──────── DATA EXTRACTS ────────

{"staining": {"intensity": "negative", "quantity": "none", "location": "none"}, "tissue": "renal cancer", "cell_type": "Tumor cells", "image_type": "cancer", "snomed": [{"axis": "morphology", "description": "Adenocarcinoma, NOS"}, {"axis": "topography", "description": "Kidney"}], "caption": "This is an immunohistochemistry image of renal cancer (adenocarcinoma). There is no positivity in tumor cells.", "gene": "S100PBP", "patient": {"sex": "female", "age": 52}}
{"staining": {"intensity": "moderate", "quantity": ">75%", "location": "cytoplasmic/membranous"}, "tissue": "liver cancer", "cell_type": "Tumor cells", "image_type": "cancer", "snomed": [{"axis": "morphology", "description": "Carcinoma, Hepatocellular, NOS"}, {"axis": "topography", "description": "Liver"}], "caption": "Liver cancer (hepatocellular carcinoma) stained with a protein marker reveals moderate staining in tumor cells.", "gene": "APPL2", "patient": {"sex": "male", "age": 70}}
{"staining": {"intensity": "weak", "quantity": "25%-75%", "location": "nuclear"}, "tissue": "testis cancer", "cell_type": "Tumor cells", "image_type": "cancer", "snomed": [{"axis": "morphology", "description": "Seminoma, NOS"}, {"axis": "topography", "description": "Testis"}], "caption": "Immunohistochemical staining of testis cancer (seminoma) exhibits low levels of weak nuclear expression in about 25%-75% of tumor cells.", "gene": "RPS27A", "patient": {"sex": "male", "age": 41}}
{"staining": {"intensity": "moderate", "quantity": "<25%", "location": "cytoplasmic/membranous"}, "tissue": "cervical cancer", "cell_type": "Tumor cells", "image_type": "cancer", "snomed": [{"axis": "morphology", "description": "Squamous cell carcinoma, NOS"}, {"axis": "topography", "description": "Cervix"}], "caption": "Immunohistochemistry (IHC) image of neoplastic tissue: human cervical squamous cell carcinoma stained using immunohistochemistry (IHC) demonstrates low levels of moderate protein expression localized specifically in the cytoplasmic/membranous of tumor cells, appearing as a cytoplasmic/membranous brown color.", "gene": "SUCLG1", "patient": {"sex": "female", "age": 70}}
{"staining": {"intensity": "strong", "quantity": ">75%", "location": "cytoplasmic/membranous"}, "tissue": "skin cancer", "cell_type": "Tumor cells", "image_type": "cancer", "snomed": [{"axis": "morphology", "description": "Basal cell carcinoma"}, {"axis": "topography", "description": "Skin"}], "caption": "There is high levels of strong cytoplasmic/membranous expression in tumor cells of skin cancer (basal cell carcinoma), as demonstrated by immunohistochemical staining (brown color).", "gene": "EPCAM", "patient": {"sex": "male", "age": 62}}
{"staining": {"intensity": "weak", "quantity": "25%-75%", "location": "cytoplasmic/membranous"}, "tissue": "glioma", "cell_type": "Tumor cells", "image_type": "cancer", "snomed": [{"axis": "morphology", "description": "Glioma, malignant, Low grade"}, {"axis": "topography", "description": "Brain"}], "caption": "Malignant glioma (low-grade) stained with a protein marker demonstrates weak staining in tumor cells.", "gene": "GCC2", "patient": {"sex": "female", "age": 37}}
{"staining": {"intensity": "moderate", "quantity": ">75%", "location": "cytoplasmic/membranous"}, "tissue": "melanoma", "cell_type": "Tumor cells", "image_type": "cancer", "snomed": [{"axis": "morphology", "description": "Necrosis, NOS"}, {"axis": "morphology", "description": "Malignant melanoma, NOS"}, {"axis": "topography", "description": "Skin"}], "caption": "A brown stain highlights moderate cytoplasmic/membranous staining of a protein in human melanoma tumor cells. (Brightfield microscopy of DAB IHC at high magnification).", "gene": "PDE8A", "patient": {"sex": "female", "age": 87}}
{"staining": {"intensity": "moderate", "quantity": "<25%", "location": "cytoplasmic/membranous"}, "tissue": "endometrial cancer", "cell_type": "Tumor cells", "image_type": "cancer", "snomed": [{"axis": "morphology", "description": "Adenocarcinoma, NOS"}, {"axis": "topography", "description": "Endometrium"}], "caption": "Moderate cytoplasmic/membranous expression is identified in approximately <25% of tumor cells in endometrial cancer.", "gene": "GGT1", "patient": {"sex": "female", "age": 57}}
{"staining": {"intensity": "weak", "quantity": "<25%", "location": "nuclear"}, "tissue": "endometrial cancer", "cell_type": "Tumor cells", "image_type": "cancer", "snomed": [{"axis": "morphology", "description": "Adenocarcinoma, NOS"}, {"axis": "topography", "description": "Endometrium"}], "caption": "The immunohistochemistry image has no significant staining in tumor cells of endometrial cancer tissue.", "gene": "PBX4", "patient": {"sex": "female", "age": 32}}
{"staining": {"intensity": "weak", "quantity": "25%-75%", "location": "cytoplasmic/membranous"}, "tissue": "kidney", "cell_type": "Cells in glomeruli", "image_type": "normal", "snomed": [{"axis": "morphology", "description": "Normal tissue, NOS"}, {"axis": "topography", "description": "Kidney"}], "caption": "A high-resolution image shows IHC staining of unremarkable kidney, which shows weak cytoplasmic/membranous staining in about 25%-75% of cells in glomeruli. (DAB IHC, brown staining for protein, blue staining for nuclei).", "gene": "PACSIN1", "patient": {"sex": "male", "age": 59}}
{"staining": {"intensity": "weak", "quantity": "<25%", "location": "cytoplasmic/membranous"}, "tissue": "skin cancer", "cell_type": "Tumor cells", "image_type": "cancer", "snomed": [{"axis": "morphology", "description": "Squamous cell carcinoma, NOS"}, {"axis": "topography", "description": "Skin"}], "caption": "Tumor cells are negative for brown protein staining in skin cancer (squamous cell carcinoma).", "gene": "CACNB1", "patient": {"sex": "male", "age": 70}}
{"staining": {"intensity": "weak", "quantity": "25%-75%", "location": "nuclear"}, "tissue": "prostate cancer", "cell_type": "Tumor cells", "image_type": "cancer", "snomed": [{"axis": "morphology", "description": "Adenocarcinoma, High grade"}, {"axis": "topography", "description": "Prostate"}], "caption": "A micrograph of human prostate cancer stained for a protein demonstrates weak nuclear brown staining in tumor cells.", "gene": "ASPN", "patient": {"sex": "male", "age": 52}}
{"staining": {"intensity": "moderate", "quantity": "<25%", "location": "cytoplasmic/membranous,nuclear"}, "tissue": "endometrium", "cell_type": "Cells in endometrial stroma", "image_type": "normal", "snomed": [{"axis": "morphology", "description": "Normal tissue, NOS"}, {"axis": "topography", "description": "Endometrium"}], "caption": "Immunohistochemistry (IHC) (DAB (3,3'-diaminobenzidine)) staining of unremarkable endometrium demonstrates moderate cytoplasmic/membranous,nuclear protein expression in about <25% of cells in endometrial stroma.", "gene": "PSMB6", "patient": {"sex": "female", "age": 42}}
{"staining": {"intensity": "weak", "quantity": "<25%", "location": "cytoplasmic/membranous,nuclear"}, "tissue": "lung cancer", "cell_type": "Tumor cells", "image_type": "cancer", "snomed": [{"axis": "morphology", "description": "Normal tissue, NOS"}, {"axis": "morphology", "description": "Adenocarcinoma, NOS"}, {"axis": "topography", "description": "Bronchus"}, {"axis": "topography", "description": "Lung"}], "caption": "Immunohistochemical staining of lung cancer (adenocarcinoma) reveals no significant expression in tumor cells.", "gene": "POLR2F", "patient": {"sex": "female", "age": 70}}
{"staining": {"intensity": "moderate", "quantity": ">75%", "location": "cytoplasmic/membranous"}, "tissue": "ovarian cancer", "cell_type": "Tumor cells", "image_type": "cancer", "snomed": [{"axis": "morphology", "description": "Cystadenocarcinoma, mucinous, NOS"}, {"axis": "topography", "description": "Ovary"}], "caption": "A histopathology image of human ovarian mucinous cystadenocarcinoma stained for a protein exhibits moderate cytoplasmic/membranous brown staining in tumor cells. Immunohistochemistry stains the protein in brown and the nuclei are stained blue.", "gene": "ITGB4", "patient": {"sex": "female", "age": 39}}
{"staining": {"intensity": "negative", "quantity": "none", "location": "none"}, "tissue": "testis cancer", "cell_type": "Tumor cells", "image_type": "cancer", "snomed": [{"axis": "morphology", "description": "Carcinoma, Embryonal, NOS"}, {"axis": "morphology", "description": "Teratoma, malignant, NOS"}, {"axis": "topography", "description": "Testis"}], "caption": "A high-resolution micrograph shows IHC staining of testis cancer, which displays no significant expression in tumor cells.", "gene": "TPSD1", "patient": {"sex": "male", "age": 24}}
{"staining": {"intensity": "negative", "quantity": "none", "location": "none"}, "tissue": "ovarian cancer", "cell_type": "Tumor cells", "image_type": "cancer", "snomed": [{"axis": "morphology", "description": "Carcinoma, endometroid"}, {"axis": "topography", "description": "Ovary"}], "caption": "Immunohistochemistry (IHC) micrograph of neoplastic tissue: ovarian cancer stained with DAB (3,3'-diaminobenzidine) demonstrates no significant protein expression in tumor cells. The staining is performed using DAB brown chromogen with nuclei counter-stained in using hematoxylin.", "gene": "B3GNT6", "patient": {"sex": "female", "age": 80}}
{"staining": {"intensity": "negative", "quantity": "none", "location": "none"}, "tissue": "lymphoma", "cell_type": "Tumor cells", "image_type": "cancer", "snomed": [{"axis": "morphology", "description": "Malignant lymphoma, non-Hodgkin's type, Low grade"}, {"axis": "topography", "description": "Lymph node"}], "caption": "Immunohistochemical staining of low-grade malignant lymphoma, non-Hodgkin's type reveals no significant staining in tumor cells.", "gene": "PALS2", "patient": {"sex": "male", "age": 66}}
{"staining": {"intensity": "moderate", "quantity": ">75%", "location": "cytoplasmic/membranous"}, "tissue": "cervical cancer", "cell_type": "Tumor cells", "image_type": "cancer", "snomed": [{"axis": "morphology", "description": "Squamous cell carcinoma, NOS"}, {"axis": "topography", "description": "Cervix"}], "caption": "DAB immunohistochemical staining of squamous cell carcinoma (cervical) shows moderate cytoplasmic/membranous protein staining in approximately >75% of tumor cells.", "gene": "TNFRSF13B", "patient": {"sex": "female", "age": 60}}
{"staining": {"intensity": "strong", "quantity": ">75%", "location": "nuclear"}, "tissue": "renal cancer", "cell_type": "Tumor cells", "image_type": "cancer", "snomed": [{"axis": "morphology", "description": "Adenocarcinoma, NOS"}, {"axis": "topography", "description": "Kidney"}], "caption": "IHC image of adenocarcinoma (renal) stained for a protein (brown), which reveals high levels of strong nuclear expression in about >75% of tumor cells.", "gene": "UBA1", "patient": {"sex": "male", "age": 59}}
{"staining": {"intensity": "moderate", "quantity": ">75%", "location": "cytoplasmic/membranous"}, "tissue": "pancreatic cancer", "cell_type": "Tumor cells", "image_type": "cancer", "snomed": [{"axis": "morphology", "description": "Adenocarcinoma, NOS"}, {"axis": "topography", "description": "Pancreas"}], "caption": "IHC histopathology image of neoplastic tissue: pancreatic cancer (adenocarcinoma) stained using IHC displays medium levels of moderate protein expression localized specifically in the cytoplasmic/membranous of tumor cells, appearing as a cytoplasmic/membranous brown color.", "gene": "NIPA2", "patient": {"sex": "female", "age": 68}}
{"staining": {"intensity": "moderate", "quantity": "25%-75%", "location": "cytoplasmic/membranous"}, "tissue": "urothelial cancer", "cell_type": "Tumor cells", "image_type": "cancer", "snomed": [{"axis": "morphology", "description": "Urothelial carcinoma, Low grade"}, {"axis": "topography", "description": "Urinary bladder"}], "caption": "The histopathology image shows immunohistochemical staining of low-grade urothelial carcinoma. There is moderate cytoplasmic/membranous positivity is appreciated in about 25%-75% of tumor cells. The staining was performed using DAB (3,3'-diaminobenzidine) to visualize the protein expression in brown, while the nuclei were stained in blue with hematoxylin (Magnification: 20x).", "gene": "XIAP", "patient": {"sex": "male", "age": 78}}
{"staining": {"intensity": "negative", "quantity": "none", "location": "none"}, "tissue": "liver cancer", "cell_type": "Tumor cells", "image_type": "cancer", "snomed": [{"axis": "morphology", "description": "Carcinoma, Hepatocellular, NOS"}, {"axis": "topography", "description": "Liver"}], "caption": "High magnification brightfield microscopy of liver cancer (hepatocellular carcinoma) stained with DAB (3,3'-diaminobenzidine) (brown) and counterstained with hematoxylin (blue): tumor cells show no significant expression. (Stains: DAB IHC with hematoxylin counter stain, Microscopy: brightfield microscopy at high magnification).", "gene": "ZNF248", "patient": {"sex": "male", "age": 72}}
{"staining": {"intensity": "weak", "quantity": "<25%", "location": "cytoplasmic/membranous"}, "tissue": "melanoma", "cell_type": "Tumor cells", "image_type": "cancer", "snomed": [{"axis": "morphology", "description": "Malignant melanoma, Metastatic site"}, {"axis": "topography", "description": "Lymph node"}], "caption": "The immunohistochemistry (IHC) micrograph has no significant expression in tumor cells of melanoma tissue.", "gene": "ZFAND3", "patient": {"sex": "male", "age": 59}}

────────

Return a word-for-word copy of the lines from the beginning of the listing to the line holding "protein marker reveals", both kept.

_EXPECTED ANSWER_:
{"staining": {"intensity": "negative", "quantity": "none", "location": "none"}, "tissue": "renal cancer", "cell_type": "Tumor cells", "image_type": "cancer", "snomed": [{"axis": "morphology", "description": "Adenocarcinoma, NOS"}, {"axis": "topography", "description": "Kidney"}], "caption": "This is an immunohistochemistry image of renal cancer (adenocarcinoma). There is no positivity in tumor cells.", "gene": "S100PBP", "patient": {"sex": "female", "age": 52}}
{"staining": {"intensity": "moderate", "quantity": ">75%", "location": "cytoplasmic/membranous"}, "tissue": "liver cancer", "cell_type": "Tumor cells", "image_type": "cancer", "snomed": [{"axis": "morphology", "description": "Carcinoma, Hepatocellular, NOS"}, {"axis": "topography", "description": "Liver"}], "caption": "Liver cancer (hepatocellular carcinoma) stained with a protein marker reveals moderate staining in tumor cells.", "gene": "APPL2", "patient": {"sex": "male", "age": 70}}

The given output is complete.